Pero hubo uno, por su condición de catástrofe, que la dejó perpleja.
-Cromañón. Me encerré a llorar.
Fueron 4 días de trabajo y de un calor extenuante, durmiendo entre 2 y 3 horas diarias. "Eran jóvenes que habían muerto por inhalación de monóxido de carbono. No fue difícil la identificación, demoramos por la cantidad. Lo difícil fue lo que pasaba acá en la puerta, con los familiares. Cuando teníamos un descanso y salíamos a comprar algo para comer, nos insultaban mal, o querían entrar y romper todo. Pero después se ponían a llorar, desesperados, y nos decían 'por favor, fijate, te lo ruego, ya no sé dónde más buscar a mi hijo".
Brenda vive en San Antonio de Padua, pertenece a la Policía Científica y entra a la morgue a las 6 de la mañana. Se pone un mameluco plástico, guantes gruesos de nitrilo, cofia, botas de agua y máscara, e identifica entre 10 y 14 cuerpos por día. "Acá llegan todas las personas que mueren en Capital. Desde que pasó lo de María Marta García Belsunce, ningún médico se arriesga a firmar un acta de defunción sin que el cuerpo pase por un autopsia".
Tiene en la cartera hisopos, esmalte, parafina líquida, cualquier cosa que pueda ayudarla cuando llega "un imposible". "Hace poco me llamaron. Había entrado el cuerpo de un hombre que había sido enterrado en cemento. Me dijeron que estaba imposible y yo, en casa, me puse a investigar cómo sacar el cemento del cuerpo. A las 5 de la mañana, agarré una botella de vinagre de la cocina, dos bandejitas del cumpleaños de mi hijo, un cepillo de dientes viejo y me vine".
Lo que hizo fue llenar las bandejitas con vinagre, colocar las manos del cadáver en remojo y cepillar, despacio, durante horas. "A la tarde ya sabíamos quién era y yo feliz. Trabajar en la morgue es fascinante, es mi lugar, aunque parezca raro. No sé, a mi me mandás a trabajar de maestra jardinera con 20 hijos únicos y me muero", se ríe fuerte.
Cuando no puede usar las impresiones dactilares, hace la identificación a través de las caras internas de las manos o de las plantas de los pies. "Eso sucede especialmente con las personas carbonizadas, porque el calzado se quema pero las plantas se protegen".
Brenda trabajó durante la tragedia del tren Sarmiento, en Once. Y el año pasado fue la única mujer entre los cuatro expertos que viajaron a Ecuador para identificar a las dos argentinas asesinadas en Montañita. Las chicas habían sido arrojadas en bolsas de consorcio en una zona muy húmeda. Las familias, en aquel entonces, trataron de reconocer los cuerpos pero les resultó imposible. Tanto, que empezaron a dudar de que fueran ellas.

# Datos disponibles

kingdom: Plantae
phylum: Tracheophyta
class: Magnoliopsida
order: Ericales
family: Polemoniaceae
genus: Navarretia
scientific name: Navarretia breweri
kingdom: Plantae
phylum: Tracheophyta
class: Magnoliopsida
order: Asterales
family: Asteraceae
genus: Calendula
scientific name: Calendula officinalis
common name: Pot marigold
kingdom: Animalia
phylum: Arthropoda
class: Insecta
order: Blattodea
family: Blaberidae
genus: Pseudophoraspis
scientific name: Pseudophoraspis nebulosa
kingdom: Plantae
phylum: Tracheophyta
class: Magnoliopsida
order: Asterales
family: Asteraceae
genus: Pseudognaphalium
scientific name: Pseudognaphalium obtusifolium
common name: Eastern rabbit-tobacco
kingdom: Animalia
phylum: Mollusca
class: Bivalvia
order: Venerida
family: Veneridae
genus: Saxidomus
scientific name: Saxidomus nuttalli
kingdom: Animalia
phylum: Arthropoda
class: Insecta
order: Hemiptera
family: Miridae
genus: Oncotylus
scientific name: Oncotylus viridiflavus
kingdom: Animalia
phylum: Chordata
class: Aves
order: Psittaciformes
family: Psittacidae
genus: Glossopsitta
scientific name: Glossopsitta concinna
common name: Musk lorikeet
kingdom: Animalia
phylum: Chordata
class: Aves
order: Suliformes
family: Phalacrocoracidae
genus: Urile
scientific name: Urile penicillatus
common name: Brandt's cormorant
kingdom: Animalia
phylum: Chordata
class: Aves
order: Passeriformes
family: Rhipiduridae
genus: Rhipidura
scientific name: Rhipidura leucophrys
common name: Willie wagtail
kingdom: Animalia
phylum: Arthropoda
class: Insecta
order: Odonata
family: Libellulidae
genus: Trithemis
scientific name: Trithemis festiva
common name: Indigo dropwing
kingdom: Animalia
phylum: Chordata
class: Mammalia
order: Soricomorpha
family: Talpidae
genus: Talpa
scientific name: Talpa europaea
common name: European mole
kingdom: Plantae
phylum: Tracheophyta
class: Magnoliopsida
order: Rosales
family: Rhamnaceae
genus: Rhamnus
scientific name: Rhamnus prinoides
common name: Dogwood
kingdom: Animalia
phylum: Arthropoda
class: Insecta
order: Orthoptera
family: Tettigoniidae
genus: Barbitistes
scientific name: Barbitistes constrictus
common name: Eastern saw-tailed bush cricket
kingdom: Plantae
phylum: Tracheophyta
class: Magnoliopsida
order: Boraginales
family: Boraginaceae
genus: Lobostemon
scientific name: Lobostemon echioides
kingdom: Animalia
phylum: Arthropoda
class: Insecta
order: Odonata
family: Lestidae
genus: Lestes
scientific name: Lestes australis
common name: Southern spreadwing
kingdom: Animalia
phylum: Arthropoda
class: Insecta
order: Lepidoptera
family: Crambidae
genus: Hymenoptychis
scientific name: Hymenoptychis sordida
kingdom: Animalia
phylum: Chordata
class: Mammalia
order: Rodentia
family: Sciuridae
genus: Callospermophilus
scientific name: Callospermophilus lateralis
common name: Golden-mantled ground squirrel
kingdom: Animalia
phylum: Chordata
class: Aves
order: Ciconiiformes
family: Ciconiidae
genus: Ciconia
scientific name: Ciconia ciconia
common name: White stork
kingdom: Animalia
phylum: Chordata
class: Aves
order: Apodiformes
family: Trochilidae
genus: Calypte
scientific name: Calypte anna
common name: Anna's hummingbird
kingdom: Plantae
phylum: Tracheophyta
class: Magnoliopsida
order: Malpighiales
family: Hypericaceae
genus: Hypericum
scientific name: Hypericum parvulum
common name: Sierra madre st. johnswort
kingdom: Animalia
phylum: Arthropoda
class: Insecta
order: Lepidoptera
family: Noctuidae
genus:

# Tareas requeridas
1. Según el texto sobre la morgue, ¿a qué hora entra Brenda a la morgue?
2. Por favor, actualiza el fragmento del texto sobre la morgue que va de "Brenda trabajó durante" a "que fueran ellas." y reemplaza "tragedia" por "catástrofe".

# Soluciones por tarea
1. A las 6 de la mañana.

2.
Brenda trabajó durante la catástrofe del tren Sarmiento, en Once. Y el año pasado fue la única mujer entre los cuatro expertos que viajaron a Ecuador para identificar a las dos argentinas asesinadas en Montañita. Las chicas habían sido arrojadas en bolsas de consorcio en una zona muy húmeda. Las familias, en aquel entonces, trataron de reconocer los cuerpos pero les resultó imposible. Tanto, que empezaron a dudar de que fueran ellas.